Both regularization techniques are essential tools for building more robust, generalizable, and interpretable models in both traditional statistical modeling and modern machine learning workflows.


  • Regularization: A technique used to prevent overfitting by adding a penalty term to the model's cost function.
  • Multicollinearity: A phenomenon in regression analysis where predictor variables are highly correlated with each other.
  • Overfitting: When a model learns the training data too well, including its noise and outliers, leading to poor performance on new data.
  • Feature Selection: The process of selecting a subset of relevant features (variables) for use in model construction.
  • Sparsity: A property of a model where many of its parameters (coefficients) are zero.

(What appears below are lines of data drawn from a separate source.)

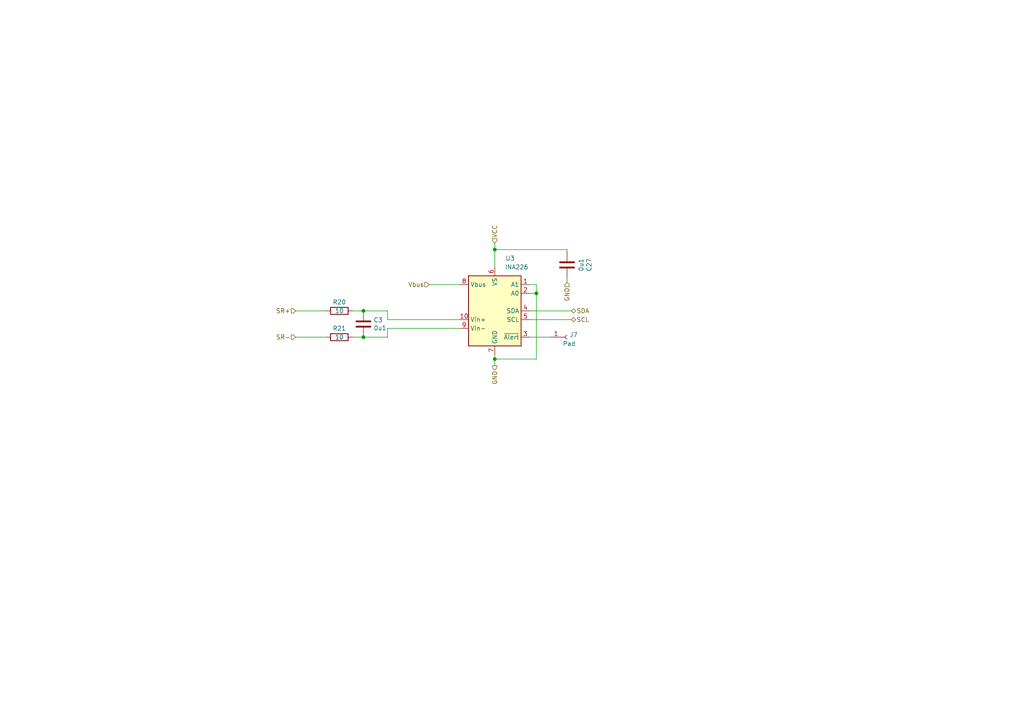
<source format=kicad_sch>
(kicad_sch (version 20211123) (generator eeschema)

  (uuid 7138620e-503d-40f9-a393-4797b151ec41)

  (paper "A4")

  (title_block
    (title "CDH_ECU")
    (date "2022-03-06")
    (rev "1.2.3")
    (company "Daniel Edwards")
    (comment 1 "Chinese Diesel Heater - modern ECU replacement")
  )

  (lib_symbols
    (symbol "Analog_ADC:INA226" (in_bom yes) (on_board yes)
      (property "Reference" "U" (id 0) (at -6.35 11.43 0)
        (effects (font (size 1.27 1.27)))
      )
      (property "Value" "INA226" (id 1) (at 3.81 11.43 0)
        (effects (font (size 1.27 1.27)))
      )
      (property "Footprint" "Package_SO:VSSOP-10_3x3mm_P0.5mm" (id 2) (at 20.32 -11.43 0)
        (effects (font (size 1.27 1.27)) hide)
      )
      (property "Datasheet" "http://www.ti.com/lit/ds/symlink/ina226.pdf" (id 3) (at 8.89 -2.54 0)
        (effects (font (size 1.27 1.27)) hide)
      )
      (property "ki_keywords" "ADC I2C 16-Bit Oversampling Current Shunt" (id 4) (at 0 0 0)
        (effects (font (size 1.27 1.27)) hide)
      )
      (property "ki_description" "High-Side or Low-Side Measurement, Bi-Directional Current and Power Monitor (0-36V) with I2C Compatible Interface, VSSOP-10" (id 5) (at 0 0 0)
        (effects (font (size 1.27 1.27)) hide)
      )
      (property "ki_fp_filters" "VSSOP*3x3mm*P0.5mm*" (id 6) (at 0 0 0)
        (effects (font (size 1.27 1.27)) hide)
      )
      (symbol "INA226_0_1"
        (rectangle (start 7.62 10.16) (end -7.62 -10.16)
          (stroke (width 0.254) (type default) (color 0 0 0 0))
          (fill (type background))
        )
      )
      (symbol "INA226_1_1"
        (pin input line (at 10.16 7.62 180) (length 2.54)
          (name "A1" (effects (font (size 1.27 1.27))))
          (number "1" (effects (font (size 1.27 1.27))))
        )
        (pin input line (at -10.16 -2.54 0) (length 2.54)
          (name "Vin+" (effects (font (size 1.27 1.27))))
          (number "10" (effects (font (size 1.27 1.27))))
        )
        (pin input line (at 10.16 5.08 180) (length 2.54)
          (name "A0" (effects (font (size 1.27 1.27))))
          (number "2" (effects (font (size 1.27 1.27))))
        )
        (pin open_collector line (at 10.16 -7.62 180) (length 2.54)
          (name "~{Alert}" (effects (font (size 1.27 1.27))))
          (number "3" (effects (font (size 1.27 1.27))))
        )
        (pin bidirectional line (at 10.16 0 180) (length 2.54)
          (name "SDA" (effects (font (size 1.27 1.27))))
          (number "4" (effects (font (size 1.27 1.27))))
        )
        (pin input line (at 10.16 -2.54 180) (length 2.54)
          (name "SCL" (effects (font (size 1.27 1.27))))
          (number "5" (effects (font (size 1.27 1.27))))
        )
        (pin power_in line (at 0 12.7 270) (length 2.54)
          (name "VS" (effects (font (size 1.27 1.27))))
          (number "6" (effects (font (size 1.27 1.27))))
        )
        (pin power_in line (at 0 -12.7 90) (length 2.54)
          (name "GND" (effects (font (size 1.27 1.27))))
          (number "7" (effects (font (size 1.27 1.27))))
        )
        (pin input line (at -10.16 7.62 0) (length 2.54)
          (name "Vbus" (effects (font (size 1.27 1.27))))
          (number "8" (effects (font (size 1.27 1.27))))
        )
        (pin input line (at -10.16 -5.08 0) (length 2.54)
          (name "Vin-" (effects (font (size 1.27 1.27))))
          (number "9" (effects (font (size 1.27 1.27))))
        )
      )
    )
    (symbol "Connector:Conn_01x01_Female" (pin_names (offset 1.016) hide) (in_bom yes) (on_board yes)
      (property "Reference" "J" (id 0) (at 0 2.54 0)
        (effects (font (size 1.27 1.27)))
      )
      (property "Value" "Conn_01x01_Female" (id 1) (at 0 -2.54 0)
        (effects (font (size 1.27 1.27)))
      )
      (property "Footprint" "" (id 2) (at 0 0 0)
        (effects (font (size 1.27 1.27)) hide)
      )
      (property "Datasheet" "~" (id 3) (at 0 0 0)
        (effects (font (size 1.27 1.27)) hide)
      )
      (property "ki_keywords" "connector" (id 4) (at 0 0 0)
        (effects (font (size 1.27 1.27)) hide)
      )
      (property "ki_description" "Generic connector, single row, 01x01, script generated (kicad-library-utils/schlib/autogen/connector/)" (id 5) (at 0 0 0)
        (effects (font (size 1.27 1.27)) hide)
      )
      (property "ki_fp_filters" "Connector*:*" (id 6) (at 0 0 0)
        (effects (font (size 1.27 1.27)) hide)
      )
      (symbol "Conn_01x01_Female_1_1"
        (polyline
          (pts
            (xy -1.27 0)
            (xy -0.508 0)
          )
          (stroke (width 0.1524) (type default) (color 0 0 0 0))
          (fill (type none))
        )
        (arc (start 0 0.508) (mid -0.508 0) (end 0 -0.508)
          (stroke (width 0.1524) (type default) (color 0 0 0 0))
          (fill (type none))
        )
        (pin passive line (at -5.08 0 0) (length 3.81)
          (name "Pin_1" (effects (font (size 1.27 1.27))))
          (number "1" (effects (font (size 1.27 1.27))))
        )
      )
    )
    (symbol "Device:C" (pin_numbers hide) (pin_names (offset 0.254)) (in_bom yes) (on_board yes)
      (property "Reference" "C" (id 0) (at 0.635 2.54 0)
        (effects (font (size 1.27 1.27)) (justify left))
      )
      (property "Value" "C" (id 1) (at 0.635 -2.54 0)
        (effects (font (size 1.27 1.27)) (justify left))
      )
      (property "Footprint" "" (id 2) (at 0.9652 -3.81 0)
        (effects (font (size 1.27 1.27)) hide)
      )
      (property "Datasheet" "~" (id 3) (at 0 0 0)
        (effects (font (size 1.27 1.27)) hide)
      )
      (property "ki_keywords" "cap capacitor" (id 4) (at 0 0 0)
        (effects (font (size 1.27 1.27)) hide)
      )
      (property "ki_description" "Unpolarized capacitor" (id 5) (at 0 0 0)
        (effects (font (size 1.27 1.27)) hide)
      )
      (property "ki_fp_filters" "C_*" (id 6) (at 0 0 0)
        (effects (font (size 1.27 1.27)) hide)
      )
      (symbol "C_0_1"
        (polyline
          (pts
            (xy -2.032 -0.762)
            (xy 2.032 -0.762)
          )
          (stroke (width 0.508) (type default) (color 0 0 0 0))
          (fill (type none))
        )
        (polyline
          (pts
            (xy -2.032 0.762)
            (xy 2.032 0.762)
          )
          (stroke (width 0.508) (type default) (color 0 0 0 0))
          (fill (type none))
        )
      )
      (symbol "C_1_1"
        (pin passive line (at 0 3.81 270) (length 2.794)
          (name "~" (effects (font (size 1.27 1.27))))
          (number "1" (effects (font (size 1.27 1.27))))
        )
        (pin passive line (at 0 -3.81 90) (length 2.794)
          (name "~" (effects (font (size 1.27 1.27))))
          (number "2" (effects (font (size 1.27 1.27))))
        )
      )
    )
    (symbol "Device:R" (pin_numbers hide) (pin_names (offset 0)) (in_bom yes) (on_board yes)
      (property "Reference" "R" (id 0) (at 2.032 0 90)
        (effects (font (size 1.27 1.27)))
      )
      (property "Value" "R" (id 1) (at 0 0 90)
        (effects (font (size 1.27 1.27)))
      )
      (property "Footprint" "" (id 2) (at -1.778 0 90)
        (effects (font (size 1.27 1.27)) hide)
      )
      (property "Datasheet" "~" (id 3) (at 0 0 0)
        (effects (font (size 1.27 1.27)) hide)
      )
      (property "ki_keywords" "R res resistor" (id 4) (at 0 0 0)
        (effects (font (size 1.27 1.27)) hide)
      )
      (property "ki_description" "Resistor" (id 5) (at 0 0 0)
        (effects (font (size 1.27 1.27)) hide)
      )
      (property "ki_fp_filters" "R_*" (id 6) (at 0 0 0)
        (effects (font (size 1.27 1.27)) hide)
      )
      (symbol "R_0_1"
        (rectangle (start -1.016 -2.54) (end 1.016 2.54)
          (stroke (width 0.254) (type default) (color 0 0 0 0))
          (fill (type none))
        )
      )
      (symbol "R_1_1"
        (pin passive line (at 0 3.81 270) (length 1.27)
          (name "~" (effects (font (size 1.27 1.27))))
          (number "1" (effects (font (size 1.27 1.27))))
        )
        (pin passive line (at 0 -3.81 90) (length 1.27)
          (name "~" (effects (font (size 1.27 1.27))))
          (number "2" (effects (font (size 1.27 1.27))))
        )
      )
    )
  )

  (junction (at 143.51 72.39) (diameter 0) (color 0 0 0 0)
    (uuid 1bc32985-ab61-447a-afe3-660d26a19a5f)
  )
  (junction (at 105.41 97.79) (diameter 0) (color 0 0 0 0)
    (uuid 49029c52-3770-467b-87d5-c12b5bf094b3)
  )
  (junction (at 143.51 104.14) (diameter 0) (color 0 0 0 0)
    (uuid 8f250a1a-7bb4-42b0-9fe7-b312ab262705)
  )
  (junction (at 105.41 90.17) (diameter 0) (color 0 0 0 0)
    (uuid c256c09b-e08c-4ec0-80e7-1b0831204bfb)
  )
  (junction (at 155.575 85.09) (diameter 0) (color 0 0 0 0)
    (uuid f0cc4c02-1db1-4c0d-a497-f94c97be68b1)
  )

  (wire (pts (xy 112.395 90.17) (xy 105.41 90.17))
    (stroke (width 0) (type default) (color 0 0 0 0))
    (uuid 0ee8e27b-d20e-4f02-b712-4997a21cc49e)
  )
  (wire (pts (xy 143.51 70.485) (xy 143.51 72.39))
    (stroke (width 0) (type default) (color 0 0 0 0))
    (uuid 1fb1d253-1fb2-4f5c-8ad6-f78c7281ed82)
  )
  (wire (pts (xy 102.235 97.79) (xy 105.41 97.79))
    (stroke (width 0) (type default) (color 0 0 0 0))
    (uuid 25f45324-984f-4f87-a61d-673388bceeef)
  )
  (wire (pts (xy 105.41 90.17) (xy 102.235 90.17))
    (stroke (width 0) (type default) (color 0 0 0 0))
    (uuid 2a9b5734-3b73-486c-b715-16c398eb5599)
  )
  (wire (pts (xy 159.385 97.79) (xy 153.67 97.79))
    (stroke (width 0) (type default) (color 0 0 0 0))
    (uuid 2eb031e3-3494-44ed-9380-0248c6bb86c9)
  )
  (wire (pts (xy 155.575 85.09) (xy 155.575 82.55))
    (stroke (width 0) (type default) (color 0 0 0 0))
    (uuid 3542a2a1-ecef-4544-804a-995b582dd901)
  )
  (wire (pts (xy 112.395 95.25) (xy 133.35 95.25))
    (stroke (width 0) (type default) (color 0 0 0 0))
    (uuid 4ad2dfab-f664-4c8a-9930-c5e665d4e982)
  )
  (wire (pts (xy 153.67 92.71) (xy 165.735 92.71))
    (stroke (width 0) (type default) (color 0 0 0 0))
    (uuid 5b8f2167-6b6e-4385-94c4-d3a1c72babff)
  )
  (wire (pts (xy 164.465 72.39) (xy 143.51 72.39))
    (stroke (width 0) (type default) (color 0 0 0 0))
    (uuid 6882c8b7-d749-4f07-bb4e-daf219c11285)
  )
  (wire (pts (xy 153.67 90.17) (xy 165.735 90.17))
    (stroke (width 0) (type default) (color 0 0 0 0))
    (uuid 6e40da87-b7b6-4f08-9360-e78b5a349e8c)
  )
  (wire (pts (xy 155.575 85.09) (xy 155.575 104.14))
    (stroke (width 0) (type default) (color 0 0 0 0))
    (uuid 719892b7-73d6-4324-88d0-a6e42022db33)
  )
  (wire (pts (xy 164.465 80.645) (xy 164.465 81.915))
    (stroke (width 0) (type default) (color 0 0 0 0))
    (uuid 922a4e64-8595-408b-85af-74eae20e000c)
  )
  (wire (pts (xy 143.51 104.14) (xy 143.51 106.045))
    (stroke (width 0) (type default) (color 0 0 0 0))
    (uuid 9a1c9946-4bb1-464e-9638-0b0962ff5dd6)
  )
  (wire (pts (xy 153.67 85.09) (xy 155.575 85.09))
    (stroke (width 0) (type default) (color 0 0 0 0))
    (uuid 9cc0d861-a275-442f-b4cb-403a6bd9b83b)
  )
  (wire (pts (xy 155.575 82.55) (xy 153.67 82.55))
    (stroke (width 0) (type default) (color 0 0 0 0))
    (uuid 9dd2eeab-5f84-449f-9097-f54dfc16b40c)
  )
  (wire (pts (xy 112.395 92.71) (xy 112.395 90.17))
    (stroke (width 0) (type default) (color 0 0 0 0))
    (uuid a24ade9c-27a5-4c37-9432-6b047a73adcf)
  )
  (wire (pts (xy 143.51 72.39) (xy 143.51 77.47))
    (stroke (width 0) (type default) (color 0 0 0 0))
    (uuid ae5cbd8a-5f36-4d45-9ce4-c69985c4d5db)
  )
  (wire (pts (xy 164.465 72.39) (xy 164.465 73.025))
    (stroke (width 0) (type default) (color 0 0 0 0))
    (uuid b470cd70-a496-414d-bdad-fe474eca6dca)
  )
  (wire (pts (xy 94.615 90.17) (xy 85.725 90.17))
    (stroke (width 0) (type default) (color 0 0 0 0))
    (uuid c2786187-e9db-4b67-84ee-639c420f7308)
  )
  (wire (pts (xy 143.51 104.14) (xy 143.51 102.87))
    (stroke (width 0) (type default) (color 0 0 0 0))
    (uuid da66faaf-7b1d-4a22-864e-26a76b944250)
  )
  (wire (pts (xy 155.575 104.14) (xy 143.51 104.14))
    (stroke (width 0) (type default) (color 0 0 0 0))
    (uuid df1c0315-75d4-4bc5-852c-d035093f9ccc)
  )
  (wire (pts (xy 133.35 82.55) (xy 124.46 82.55))
    (stroke (width 0) (type default) (color 0 0 0 0))
    (uuid e3859ccb-59bf-42b2-a191-b1ed8b8cb443)
  )
  (wire (pts (xy 94.615 97.79) (xy 85.725 97.79))
    (stroke (width 0) (type default) (color 0 0 0 0))
    (uuid e7f4bc4c-e6d8-4b3a-afb4-5738c35c187c)
  )
  (wire (pts (xy 112.395 97.79) (xy 112.395 95.25))
    (stroke (width 0) (type default) (color 0 0 0 0))
    (uuid f1ff264b-c37e-4ec6-be5e-0188f1bc1a6b)
  )
  (wire (pts (xy 105.41 97.79) (xy 112.395 97.79))
    (stroke (width 0) (type default) (color 0 0 0 0))
    (uuid f7635583-1fef-47be-8d8c-ae48d5f9097c)
  )
  (wire (pts (xy 112.395 92.71) (xy 133.35 92.71))
    (stroke (width 0) (type default) (color 0 0 0 0))
    (uuid f9f16a09-1aba-44f0-be6a-51778dd87a72)
  )

  (hierarchical_label "GND" (shape output) (at 143.51 106.045 270)
    (effects (font (size 1.27 1.27)) (justify right))
    (uuid 14c9a670-05f1-4e9e-8f43-eff6355d757d)
  )
  (hierarchical_label "VCC" (shape input) (at 143.51 70.485 90)
    (effects (font (size 1.27 1.27)) (justify left))
    (uuid 2fc8d554-b50d-45ae-8cc5-3074651a354e)
  )
  (hierarchical_label "SDA" (shape bidirectional) (at 165.735 90.17 0)
    (effects (font (size 1.27 1.27)) (justify left))
    (uuid 7633c328-919b-4d82-b112-47f41d2f0125)
  )
  (hierarchical_label "GND" (shape input) (at 164.465 81.915 270)
    (effects (font (size 1.27 1.27)) (justify right))
    (uuid 7f03c798-f7bf-4d7c-b9b6-478820a572b7)
  )
  (hierarchical_label "Vbus" (shape input) (at 124.46 82.55 180)
    (effects (font (size 1.27 1.27)) (justify right))
    (uuid 9dcdba8b-bbcd-475a-8986-d0d196c4af08)
  )
  (hierarchical_label "SCL" (shape bidirectional) (at 165.735 92.71 0)
    (effects (font (size 1.27 1.27)) (justify left))
    (uuid c0112352-5bea-4c7b-a02a-f843be17dd6a)
  )
  (hierarchical_label "SR+" (shape input) (at 85.725 90.17 180)
    (effects (font (size 1.27 1.27)) (justify right))
    (uuid ebe22b88-8bff-4e0b-91fb-9c50985b84ba)
  )
  (hierarchical_label "SR-" (shape input) (at 85.725 97.79 180)
    (effects (font (size 1.27 1.27)) (justify right))
    (uuid fdac2a5b-cc46-4953-a518-856f29f8539d)
  )

  (symbol (lib_id "Device:R") (at 98.425 97.79 270) (unit 1)
    (in_bom yes) (on_board yes)
    (uuid 2a82a409-f2a2-4e5d-a7cf-c7e3fe14511c)
    (property "Reference" "R21" (id 0) (at 98.425 95.25 90))
    (property "Value" "10" (id 1) (at 98.425 97.79 90))
    (property "Footprint" "Resistor_SMD:R_0805_2012Metric" (id 2) (at 98.425 96.012 90)
      (effects (font (size 1.27 1.27)) hide)
    )
    (property "Datasheet" "~" (id 3) (at 98.425 97.79 0)
      (effects (font (size 1.27 1.27)) hide)
    )
    (pin "1" (uuid 868d76c0-1194-4ec4-a8d0-70cf46d1238f))
    (pin "2" (uuid 22c5aed8-655e-4e93-9837-7e20929e4897))
  )

  (symbol (lib_id "Device:C") (at 164.465 76.835 180) (unit 1)
    (in_bom yes) (on_board yes)
    (uuid 3b505174-a0f1-4f83-a149-f6be9f1a9e79)
    (property "Reference" "C27" (id 0) (at 170.8658 76.835 90))
    (property "Value" "0u1" (id 1) (at 168.5544 76.835 90))
    (property "Footprint" "Capacitor_SMD:C_0805_2012Metric" (id 2) (at 163.4998 73.025 0)
      (effects (font (size 1.27 1.27)) hide)
    )
    (property "Datasheet" "~" (id 3) (at 164.465 76.835 0)
      (effects (font (size 1.27 1.27)) hide)
    )
    (pin "1" (uuid 14cb0931-1149-43f9-b2e8-23d8166bc353))
    (pin "2" (uuid 59316c3c-4462-487d-af6a-3728190f25d7))
  )

  (symbol (lib_id "Analog_ADC:INA226") (at 143.51 90.17 0) (unit 1)
    (in_bom yes) (on_board yes)
    (uuid 6ddc6b7c-9632-483b-ad26-4454d365eeae)
    (property "Reference" "U3" (id 0) (at 147.955 74.93 0))
    (property "Value" "INA226" (id 1) (at 149.86 77.47 0))
    (property "Footprint" "Package_SO:VSSOP-10_3x3mm_P0.5mm" (id 2) (at 163.83 101.6 0)
      (effects (font (size 1.27 1.27)) hide)
    )
    (property "Datasheet" "http://www.ti.com/lit/ds/symlink/ina226.pdf" (id 3) (at 152.4 92.71 0)
      (effects (font (size 1.27 1.27)) hide)
    )
    (pin "1" (uuid 9b69ebe1-cee0-4436-b142-3f51152aa600))
    (pin "10" (uuid cac99284-9e1d-4a69-ac9d-184de1dc0041))
    (pin "2" (uuid 7a952817-9c8c-4f59-bb9c-ad6c83cfd1cc))
    (pin "3" (uuid 697c24fd-d5bd-4408-b9d1-25053d53c7a0))
    (pin "4" (uuid d7be4161-d727-4e00-bb49-01d9bf9dbad1))
    (pin "5" (uuid 4a146b86-4a96-4bb2-84a5-fd54ea9df184))
    (pin "6" (uuid ac19e00a-d2d5-473f-b540-6869e1a79fa3))
    (pin "7" (uuid f04284dd-73ea-4893-ad09-6a732a0725b8))
    (pin "8" (uuid 97022c2f-7d94-4859-8f07-e72fef8b630f))
    (pin "9" (uuid 591a2a75-1be1-4063-91b7-23d17e81766d))
  )

  (symbol (lib_id "Device:R") (at 98.425 90.17 270) (unit 1)
    (in_bom yes) (on_board yes)
    (uuid 86f5ae1b-576d-4918-8eda-006d452b2e0e)
    (property "Reference" "R20" (id 0) (at 98.425 87.63 90))
    (property "Value" "10" (id 1) (at 98.425 90.17 90))
    (property "Footprint" "Resistor_SMD:R_0805_2012Metric" (id 2) (at 98.425 88.392 90)
      (effects (font (size 1.27 1.27)) hide)
    )
    (property "Datasheet" "~" (id 3) (at 98.425 90.17 0)
      (effects (font (size 1.27 1.27)) hide)
    )
    (pin "1" (uuid c8333ff8-5499-4bb3-ac39-26881caad659))
    (pin "2" (uuid d7ec4394-7cd7-4f0d-a95b-0b5aeece333e))
  )

  (symbol (lib_id "Device:C") (at 105.41 93.98 180) (unit 1)
    (in_bom yes) (on_board yes)
    (uuid 94683cd9-2bd6-47cb-a35c-537dba11e1e8)
    (property "Reference" "C3" (id 0) (at 108.331 92.8116 0)
      (effects (font (size 1.27 1.27)) (justify right))
    )
    (property "Value" "0u1" (id 1) (at 108.331 95.123 0)
      (effects (font (size 1.27 1.27)) (justify right))
    )
    (property "Footprint" "Capacitor_SMD:C_0805_2012Metric" (id 2) (at 104.4448 90.17 0)
      (effects (font (size 1.27 1.27)) hide)
    )
    (property "Datasheet" "~" (id 3) (at 105.41 93.98 0)
      (effects (font (size 1.27 1.27)) hide)
    )
    (pin "1" (uuid dd25d37d-7646-4871-b8fc-f9590cf229cc))
    (pin "2" (uuid c55c42d6-a79c-4156-ad6a-810cdaecdea3))
  )

  (symbol (lib_id "Connector:Conn_01x01_Female") (at 164.465 97.79 0) (unit 1)
    (in_bom yes) (on_board yes)
    (uuid c6ebcc56-0472-4793-bda3-382e8963d66c)
    (property "Reference" "J7" (id 0) (at 165.1762 97.1296 0)
      (effects (font (size 1.27 1.27)) (justify left))
    )
    (property "Value" "Pad" (id 1) (at 163.195 99.695 0)
      (effects (font (size 1.27 1.27)) (justify left))
    )
    (property "Footprint" "TestPoint:TestPoint_Pad_D1.5mm" (id 2) (at 164.465 97.79 0)
      (effects (font (size 1.27 1.27)) hide)
    )
    (property "Datasheet" "~" (id 3) (at 164.465 97.79 0)
      (effects (font (size 1.27 1.27)) hide)
    )
    (pin "1" (uuid a66ced7c-8b3b-4dd5-ac42-026a53124c40))
  )
)

</source>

Interview Questions to Consider:

  • What is the fundamental difference between Ridge and Lasso regression?
  • How does Ridge regression specifically address the problem of multicollinearity?
  • Explain the mathematical form of the penalty terms used in Ridge and Lasso regression.
  • Under what circumstances would you choose Lasso regression over Ridge regression?
  • Can Ridge regression eliminate features from a model? Explain your reasoning.
  • How does the regularization parameter (λ) influence the behavior and outcome of both Ridge and Lasso models?
  • What are the primary advantages of using Lasso regression for datasets with a very large number of features?
  • Describe the mechanisms by which Ridge and Lasso regression improve a model's ability to generalize to new data.
  • What is meant by "feature sparsity," and which of these two regression techniques is known for promoting it?
  • How might you decide between using Ridge, Lasso, or Elastic Net regression for a given problem?